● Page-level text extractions
_ _ _ _
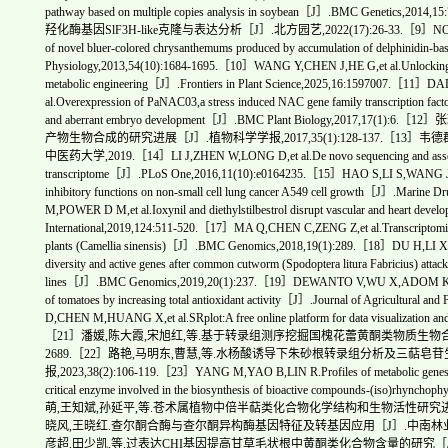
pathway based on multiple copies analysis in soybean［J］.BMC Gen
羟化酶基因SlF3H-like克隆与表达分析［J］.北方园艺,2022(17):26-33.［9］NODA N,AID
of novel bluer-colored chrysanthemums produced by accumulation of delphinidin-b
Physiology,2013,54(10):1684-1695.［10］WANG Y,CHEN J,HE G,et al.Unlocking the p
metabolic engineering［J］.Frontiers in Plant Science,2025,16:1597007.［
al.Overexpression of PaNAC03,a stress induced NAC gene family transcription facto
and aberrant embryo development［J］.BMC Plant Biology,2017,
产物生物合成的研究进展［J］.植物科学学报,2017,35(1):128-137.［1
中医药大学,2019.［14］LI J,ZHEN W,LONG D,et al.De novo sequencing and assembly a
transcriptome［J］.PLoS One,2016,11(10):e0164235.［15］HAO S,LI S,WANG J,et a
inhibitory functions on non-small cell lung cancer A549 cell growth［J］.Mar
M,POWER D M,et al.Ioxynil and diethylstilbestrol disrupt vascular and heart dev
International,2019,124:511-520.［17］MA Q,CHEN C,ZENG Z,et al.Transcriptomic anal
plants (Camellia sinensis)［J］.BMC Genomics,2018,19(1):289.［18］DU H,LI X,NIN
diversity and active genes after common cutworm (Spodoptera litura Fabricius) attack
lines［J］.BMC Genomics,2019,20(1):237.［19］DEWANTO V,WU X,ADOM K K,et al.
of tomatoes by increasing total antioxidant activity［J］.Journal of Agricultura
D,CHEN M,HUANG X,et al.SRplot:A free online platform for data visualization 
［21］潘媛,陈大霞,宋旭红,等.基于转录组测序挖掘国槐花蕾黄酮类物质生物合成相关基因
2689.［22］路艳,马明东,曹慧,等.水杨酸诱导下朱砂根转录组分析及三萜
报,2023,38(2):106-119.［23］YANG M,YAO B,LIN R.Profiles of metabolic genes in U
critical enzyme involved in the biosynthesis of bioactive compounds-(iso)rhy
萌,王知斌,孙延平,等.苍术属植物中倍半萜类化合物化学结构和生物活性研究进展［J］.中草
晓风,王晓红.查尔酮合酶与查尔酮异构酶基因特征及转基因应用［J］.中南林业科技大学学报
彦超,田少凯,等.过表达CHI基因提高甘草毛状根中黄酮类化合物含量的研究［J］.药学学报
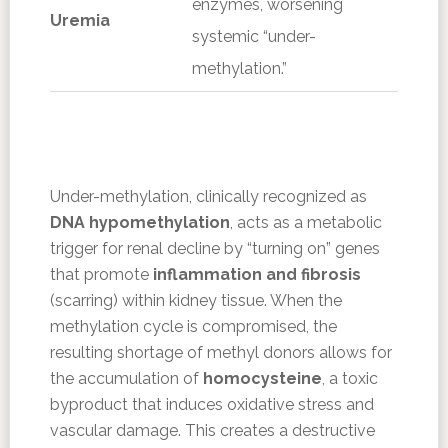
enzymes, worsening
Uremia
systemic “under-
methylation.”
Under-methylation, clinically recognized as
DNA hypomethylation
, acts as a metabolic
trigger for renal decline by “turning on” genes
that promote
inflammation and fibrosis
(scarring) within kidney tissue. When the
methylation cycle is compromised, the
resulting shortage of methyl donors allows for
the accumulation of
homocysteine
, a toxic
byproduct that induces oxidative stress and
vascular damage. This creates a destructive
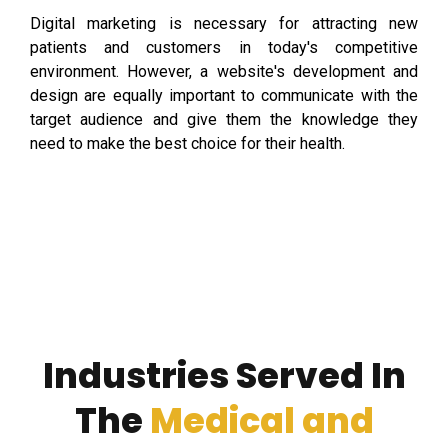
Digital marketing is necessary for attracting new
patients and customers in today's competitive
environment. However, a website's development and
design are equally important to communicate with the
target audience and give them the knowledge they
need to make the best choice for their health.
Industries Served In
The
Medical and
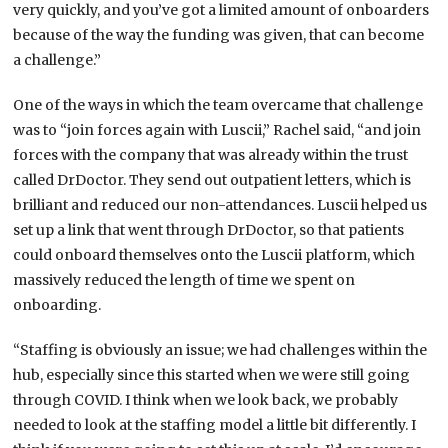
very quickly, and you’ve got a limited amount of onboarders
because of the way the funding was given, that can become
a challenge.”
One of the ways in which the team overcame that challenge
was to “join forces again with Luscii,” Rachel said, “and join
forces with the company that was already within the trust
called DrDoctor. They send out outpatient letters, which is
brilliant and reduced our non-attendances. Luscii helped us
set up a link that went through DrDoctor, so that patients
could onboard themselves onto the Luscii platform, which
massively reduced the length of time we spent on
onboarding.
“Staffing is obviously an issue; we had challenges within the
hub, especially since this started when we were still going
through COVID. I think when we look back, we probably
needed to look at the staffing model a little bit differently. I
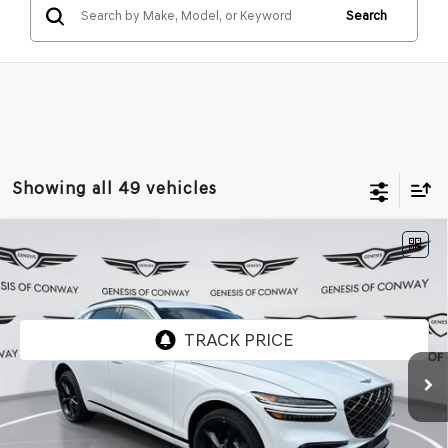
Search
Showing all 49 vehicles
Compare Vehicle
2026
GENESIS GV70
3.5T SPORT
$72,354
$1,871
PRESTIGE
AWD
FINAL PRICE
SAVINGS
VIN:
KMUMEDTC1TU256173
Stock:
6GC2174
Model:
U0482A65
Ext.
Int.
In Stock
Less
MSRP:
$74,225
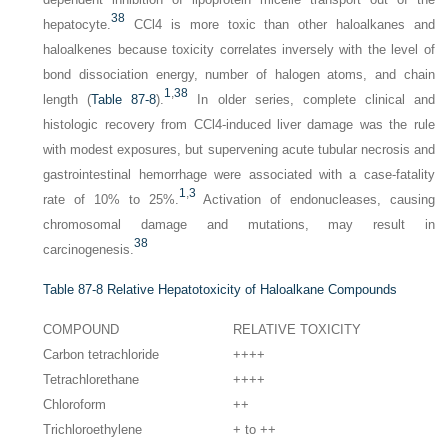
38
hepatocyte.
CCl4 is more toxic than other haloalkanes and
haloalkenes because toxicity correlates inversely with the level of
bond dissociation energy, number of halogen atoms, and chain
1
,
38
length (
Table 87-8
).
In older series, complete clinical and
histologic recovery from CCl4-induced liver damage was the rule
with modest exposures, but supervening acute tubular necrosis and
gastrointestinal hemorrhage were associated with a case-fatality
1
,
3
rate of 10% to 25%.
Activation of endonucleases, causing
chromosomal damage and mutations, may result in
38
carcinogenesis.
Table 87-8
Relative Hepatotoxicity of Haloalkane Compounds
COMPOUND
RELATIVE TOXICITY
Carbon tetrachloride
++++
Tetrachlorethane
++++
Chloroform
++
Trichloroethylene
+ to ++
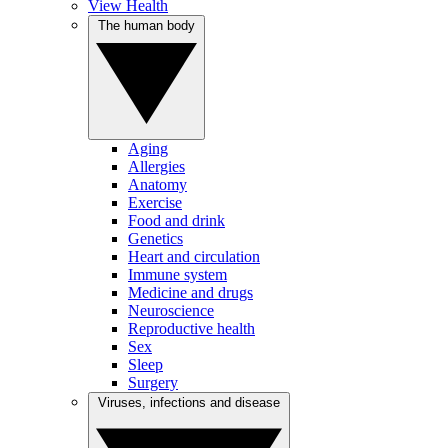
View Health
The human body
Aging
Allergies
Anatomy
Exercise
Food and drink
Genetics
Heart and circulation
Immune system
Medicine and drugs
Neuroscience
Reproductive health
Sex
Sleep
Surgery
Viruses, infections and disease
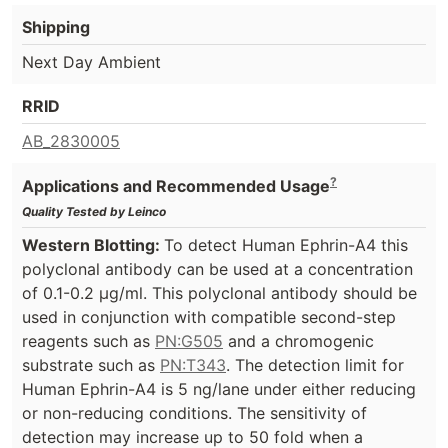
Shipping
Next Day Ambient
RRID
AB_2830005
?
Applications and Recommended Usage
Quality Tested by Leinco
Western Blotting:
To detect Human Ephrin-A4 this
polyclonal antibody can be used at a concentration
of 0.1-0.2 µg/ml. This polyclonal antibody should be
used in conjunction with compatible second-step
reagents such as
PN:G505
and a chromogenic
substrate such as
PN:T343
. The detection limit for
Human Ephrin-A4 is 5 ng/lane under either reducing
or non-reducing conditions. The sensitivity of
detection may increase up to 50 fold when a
_ _ _ _
● WORK INSTRUCTION
Would you please output each record exactly, leaving the images out?

● EXERCISE ANSWER
pathway based on multiple copies analysis in soybean［J］.BMC Gen
羟化酶基因SlF3H-like克隆与表达分析［J］.北方园艺,2022(17):26-33.［9］NODA N,AID
of novel bluer-colored chrysanthemums produced by accumulation of delphinidin-b
Physiology,2013,54(10):1684-1695.［10］WANG Y,CHEN J,HE G,et al.Unlocking the p
metabolic engineering［J］.Frontiers in Plant Science,2025,16:1597007.［
al.Overexpression of PaNAC03,a stress induced NAC gene family transcription facto
and aberrant embryo development［J］.BMC Plant Biology,2017,
产物生物合成的研究进展［J］.植物科学学报,2017,35(1):128-137.［1
中医药大学,2019.［14］LI J,ZHEN W,LONG D,et al.De novo sequencing and assembly a
transcriptome［J］.PLoS One,2016,11(10):e0164235.［15］HAO S,LI S,WANG J,et a
inhibitory functions on non-small cell lung cancer A549 cell growth［J］.Mar
M,POWER D M,et al.Ioxynil and diethylstilbestrol disrupt vascular and heart dev
International,2019,124:511-520.［17］MA Q,CHEN C,ZENG Z,et al.Transcriptomic anal
plants (Camellia sinensis)［J］.BMC Genomics,2018,19(1):289.［18］DU H,LI X,NIN
diversity and active genes after common cutworm (Spodoptera litura Fabricius) attack
lines［J］.BMC Genomics,2019,20(1):237.［19］DEWANTO V,WU X,ADOM K K,et al.
of tomatoes by increasing total antioxidant activity［J］.Journal of Agricultura
D,CHEN M,HUANG X,et al.SRplot:A free online platform for data visualization 
［21］潘媛,陈大霞,宋旭红,等.基于转录组测序挖掘国槐花蕾黄酮类物质生物合成相关基因
2689.［22］路艳,马明东,曹慧,等.水杨酸诱导下朱砂根转录组分析及三萜
报,2023,38(2):106-119.［23］YANG M,YAO B,LIN R.Profiles of metabolic genes in U
critical enzyme involved in the biosynthesis of bioactive compounds-(iso)rhy
萌,王知斌,孙延平,等.苍术属植物中倍半萜类化合物化学结构和生物活性研究进展［J］.中草
晓风,王晓红.查尔酮合酶与查尔酮异构酶基因特征及转基因应用［J］.中南林业科技大学学报
彦超,田少凯,等.过表达CHI基因提高甘草毛状根中黄酮类化合物含量的研究［J］.药学学报
enzymes, worsening
Uremia
systemic “under-
methylation.”
Under-methylation, clinically recognized as
DNA hypomethylation
, acts as a metabolic
trigger for renal decline by “turning on” genes
that promote
inflammation and fibrosis
(scarring) within kidney tissue. When the
methylation cycle is compromised, the
resulting shortage of methyl donors allows for
the accumulation of
homocysteine
, a toxic
byproduct that induces oxidative stress and
vascular damage. This creates a destructive
Digital marketing is necessary for attracting new
patients and customers in today's competitive
environment. However, a website's development and
design are equally important to communicate with the
target audience and give them the knowledge they
need to make the best choice for their health.
Industries Served In
The
Medical and
very quickly, and you’ve got a limited amount of onboarders
because of the way the funding was given, that can become
a challenge.”
One of the ways in which the team overcame that challenge
was to “join forces again with Luscii,” Rachel said, “and join
forces with the company that was already within the trust
called DrDoctor. They send out outpatient letters, which is
brilliant and reduced our non-attendances. Luscii helped us
set up a link that went through DrDoctor, so that patients
could onboard themselves onto the Luscii platform, which
massively reduced the length of time we spent on
onboarding.
“Staffing is obviously an issue; we had challenges within the
hub, especially since this started when we were still going
through COVID. I think when we look back, we probably
needed to look at the staffing model a little bit differently. I
Search
Showing all 49 vehicles
Compare Vehicle
2026
GENESIS GV70
3.5T SPORT
$72,354
$1,871
PRESTIGE
AWD
FINAL PRICE
SAVINGS
VIN:
KMUMEDTC1TU256173
Stock:
6GC2174
Model:
U0482A65
Ext.
Int.
In Stock
Less
MSRP:
$74,225
38
hepatocyte.
CCl4 is more toxic than other haloalkanes and
haloalkenes because toxicity correlates inversely with the level of
bond dissociation energy, number of halogen atoms, and chain
1
,
38
length (
Table 87-8
).
In older series, complete clinical and
histologic recovery from CCl4-induced liver damage was the rule
with modest exposures, but supervening acute tubular necrosis and
gastrointestinal hemorrhage were associated with a case-fatality
1
,
3
rate of 10% to 25%.
Activation of endonucleases, causing
chromosomal damage and mutations, may result in
38
carcinogenesis.
Table 87-8
Relative Hepatotoxicity of Haloalkane Compounds
COMPOUND
RELATIVE TOXICITY
Carbon tetrachloride
++++
Tetrachlorethane
++++
Chloroform
++
Trichloroethylene
+ to ++
View Health
The human body
Aging
Allergies
Anatomy
Exercise
Food and drink
Genetics
Heart and circulation
Immune system
Medicine and drugs
Neuroscience
Reproductive health
Sex
Sleep
Surgery
Viruses, infections and disease
Shipping
Next Day Ambient
RRID
AB_2830005
?
Applications and Recommended Usage
Quality Tested by Leinco
Western Blotting:
To detect Human Ephrin-A4 this
polyclonal antibody can be used at a concentration
of 0.1-0.2 µg/ml. This polyclonal antibody should be
used in conjunction with compatible second-step
reagents such as
PN:G505
and a chromogenic
substrate such as
PN:T343
. The detection limit for
Human Ephrin-A4 is 5 ng/lane under either reducing
or non-reducing conditions. The sensitivity of
detection may increase up to 50 fold when a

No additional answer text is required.